3. PRACTISE AND REHEARSE

Now you’ve decided how you’re going to respond to the request, you need to think about exactly what you’re going to say and how the person might respond.

You need to imagine any arguments they might give you, any persuasive techniques they might use, how they might try and get you to agree. You have to imagine what it would be like if they were to beg, plead and cry and how you would respond to that. You can use the mental rehearsal technique, Imagine the Difference (Module 1 Step 2), to do this.

It’s a good idea to rehearse what you’re going to say out loud in advance and to mentally rehearse the conversation with you sticking to your guns and being assertive, calm, respectful, caring and in control of the situation. It’s perfectly possible to say no at the same time as being kind, considerate and caring. You can care for and respect the other person at the same time as giving them a negative answer.

A good way to get confident with giving them your answer, if it’s one you think they don’t want to hear, is to

  • Mentally rehearse doing it (Imagine the Difference)
  • Imagine yourself in their shoes and being given the answer you’re going to give and imagine how you’d respond (most of us will happily hear someone saying no to us and will politely understand – and that’s exactly how someone will respond to you in reality – it’s only your imagination that makes up stories about how badly they might respond)
  • Understand that you engender more respect and credibility when you stick to boundaries and assertively say no sometimes than you do when you keep caving in to demands and requests. It’s much more indicative of someone who’s reliable, in control and on top-of-things when you're sticking to boundaries. I have a lot more respect for people who are up front and honest about what they can and can’t do than people who seem to be promising the world because they just want to be seen as a lovely person and don’t want to let you down

In my situation, I didn’t have to do any of this because I’m used to it and I know how it works. I was totally confident that, once I'd decided what I wanted to do, I could give my sister the answer that worked for me and that she would accept it. But buying myself time to reach the decision that worked for me, rather than feeling as if I was under pressure was important. When you’re first starting to practise this approach though, this practice and rehearsal stage is really important.

4. GIVE YOUR ANSWER

And stick to what you’ve decided. Get curious about how they’ll respond to you instead of worrying about it. Be prepared to calmly assert yourself (you’ll have already rehearsed this anyway). You’ll be surprised at how much people just accept what you’ve told them. Because you’ve clearly given it thought and because you’re putting things calmly and assertively, they'll just accept it.
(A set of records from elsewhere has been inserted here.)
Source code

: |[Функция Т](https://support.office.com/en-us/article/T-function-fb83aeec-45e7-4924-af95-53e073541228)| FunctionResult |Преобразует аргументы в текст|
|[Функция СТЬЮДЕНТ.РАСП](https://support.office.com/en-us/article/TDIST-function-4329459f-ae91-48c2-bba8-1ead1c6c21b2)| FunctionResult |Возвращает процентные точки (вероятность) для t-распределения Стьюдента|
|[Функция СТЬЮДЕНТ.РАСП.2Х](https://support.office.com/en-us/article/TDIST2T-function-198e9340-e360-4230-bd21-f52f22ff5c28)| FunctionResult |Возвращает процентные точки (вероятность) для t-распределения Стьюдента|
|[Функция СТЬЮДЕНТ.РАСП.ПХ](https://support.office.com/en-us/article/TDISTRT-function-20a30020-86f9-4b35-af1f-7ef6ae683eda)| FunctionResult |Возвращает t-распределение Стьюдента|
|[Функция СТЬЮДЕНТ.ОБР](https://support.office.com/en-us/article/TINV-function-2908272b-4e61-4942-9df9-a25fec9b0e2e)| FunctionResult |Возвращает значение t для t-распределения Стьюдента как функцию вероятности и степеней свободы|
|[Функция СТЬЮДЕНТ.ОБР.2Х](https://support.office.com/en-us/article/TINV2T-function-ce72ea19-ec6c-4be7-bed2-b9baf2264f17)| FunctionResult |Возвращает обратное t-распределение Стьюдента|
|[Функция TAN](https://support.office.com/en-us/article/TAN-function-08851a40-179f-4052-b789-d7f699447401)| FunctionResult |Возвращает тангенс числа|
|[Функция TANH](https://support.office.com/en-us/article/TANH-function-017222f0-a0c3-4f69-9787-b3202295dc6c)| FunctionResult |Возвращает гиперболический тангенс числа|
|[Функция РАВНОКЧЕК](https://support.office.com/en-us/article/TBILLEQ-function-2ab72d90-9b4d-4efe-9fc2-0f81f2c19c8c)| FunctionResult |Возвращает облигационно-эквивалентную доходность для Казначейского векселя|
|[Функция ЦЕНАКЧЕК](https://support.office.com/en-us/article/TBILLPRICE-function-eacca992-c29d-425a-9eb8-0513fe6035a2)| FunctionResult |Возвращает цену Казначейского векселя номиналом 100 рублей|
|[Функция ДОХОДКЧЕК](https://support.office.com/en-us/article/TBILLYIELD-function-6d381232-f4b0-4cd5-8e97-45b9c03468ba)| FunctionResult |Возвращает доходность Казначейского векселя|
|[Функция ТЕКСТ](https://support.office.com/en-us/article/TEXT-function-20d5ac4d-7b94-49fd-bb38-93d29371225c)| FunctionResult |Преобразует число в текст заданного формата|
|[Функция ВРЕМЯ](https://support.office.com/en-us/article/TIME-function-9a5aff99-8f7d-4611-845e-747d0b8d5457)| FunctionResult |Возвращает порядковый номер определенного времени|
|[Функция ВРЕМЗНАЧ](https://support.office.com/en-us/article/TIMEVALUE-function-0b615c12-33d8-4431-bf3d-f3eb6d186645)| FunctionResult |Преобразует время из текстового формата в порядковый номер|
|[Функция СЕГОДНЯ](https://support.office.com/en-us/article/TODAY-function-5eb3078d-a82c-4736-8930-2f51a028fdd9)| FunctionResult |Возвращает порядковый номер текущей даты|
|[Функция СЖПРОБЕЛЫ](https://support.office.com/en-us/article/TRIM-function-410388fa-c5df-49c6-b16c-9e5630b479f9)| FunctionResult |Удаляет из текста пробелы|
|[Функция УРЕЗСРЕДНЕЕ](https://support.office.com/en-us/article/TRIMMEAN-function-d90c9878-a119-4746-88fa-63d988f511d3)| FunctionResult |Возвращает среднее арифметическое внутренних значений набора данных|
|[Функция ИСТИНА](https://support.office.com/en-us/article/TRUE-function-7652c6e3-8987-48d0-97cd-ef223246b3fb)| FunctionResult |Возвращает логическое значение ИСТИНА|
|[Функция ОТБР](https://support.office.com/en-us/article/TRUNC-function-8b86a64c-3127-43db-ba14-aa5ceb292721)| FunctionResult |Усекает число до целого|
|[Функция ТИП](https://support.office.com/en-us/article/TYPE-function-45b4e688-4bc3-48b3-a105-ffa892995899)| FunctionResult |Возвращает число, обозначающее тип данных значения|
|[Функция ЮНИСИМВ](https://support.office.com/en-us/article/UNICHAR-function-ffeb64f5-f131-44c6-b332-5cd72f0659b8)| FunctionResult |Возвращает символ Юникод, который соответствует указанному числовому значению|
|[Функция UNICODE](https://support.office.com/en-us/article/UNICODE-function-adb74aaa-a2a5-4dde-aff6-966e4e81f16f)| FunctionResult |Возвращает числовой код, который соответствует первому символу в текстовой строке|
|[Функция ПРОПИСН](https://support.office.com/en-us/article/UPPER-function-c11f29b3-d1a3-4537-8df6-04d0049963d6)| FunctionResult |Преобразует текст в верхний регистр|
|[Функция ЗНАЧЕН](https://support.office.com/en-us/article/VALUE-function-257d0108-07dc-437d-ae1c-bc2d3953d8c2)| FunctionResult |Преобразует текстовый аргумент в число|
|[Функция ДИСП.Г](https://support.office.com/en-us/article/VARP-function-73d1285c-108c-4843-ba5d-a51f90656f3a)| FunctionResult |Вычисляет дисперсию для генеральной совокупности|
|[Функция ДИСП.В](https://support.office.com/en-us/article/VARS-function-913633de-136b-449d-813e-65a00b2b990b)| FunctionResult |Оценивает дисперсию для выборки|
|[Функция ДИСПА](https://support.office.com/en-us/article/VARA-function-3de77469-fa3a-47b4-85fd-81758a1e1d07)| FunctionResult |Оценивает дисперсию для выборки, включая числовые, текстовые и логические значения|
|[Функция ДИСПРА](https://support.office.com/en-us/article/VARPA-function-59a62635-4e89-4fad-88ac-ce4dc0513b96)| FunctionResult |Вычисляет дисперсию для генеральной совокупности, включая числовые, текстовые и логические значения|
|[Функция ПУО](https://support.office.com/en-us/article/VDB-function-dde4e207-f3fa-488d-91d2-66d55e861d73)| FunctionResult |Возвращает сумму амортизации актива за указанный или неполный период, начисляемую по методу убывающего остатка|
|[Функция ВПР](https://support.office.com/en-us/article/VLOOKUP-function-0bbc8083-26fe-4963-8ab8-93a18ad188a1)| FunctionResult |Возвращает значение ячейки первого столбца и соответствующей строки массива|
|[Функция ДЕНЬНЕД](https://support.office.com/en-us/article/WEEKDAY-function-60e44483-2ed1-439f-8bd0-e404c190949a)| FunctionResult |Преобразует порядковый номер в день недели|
When I told my sister that I could do either Monday/Tuesday or Thursday/Friday, she made a note of it and said she’d discuss it with her partner and thanked me for getting back to her. She was happy that I’d given it the time and consideration it needed and had got back to her as I said I would. She knows she can rely on me and that I’ll do exactly what I say I’m going to do. This approach also builds trust!

Each time you follow this four-step approach and carry through with it, you’ll get more and more confident and your life will become more and more under your control.

Summary:

  1. BUY YOURSELF TIME
  2. CONSIDER AND DECIDE
  3. PRACTISE AND REHEARSE
  4. GIVE YOUR ANSWER

You can use this approach with any situation, any request, any context!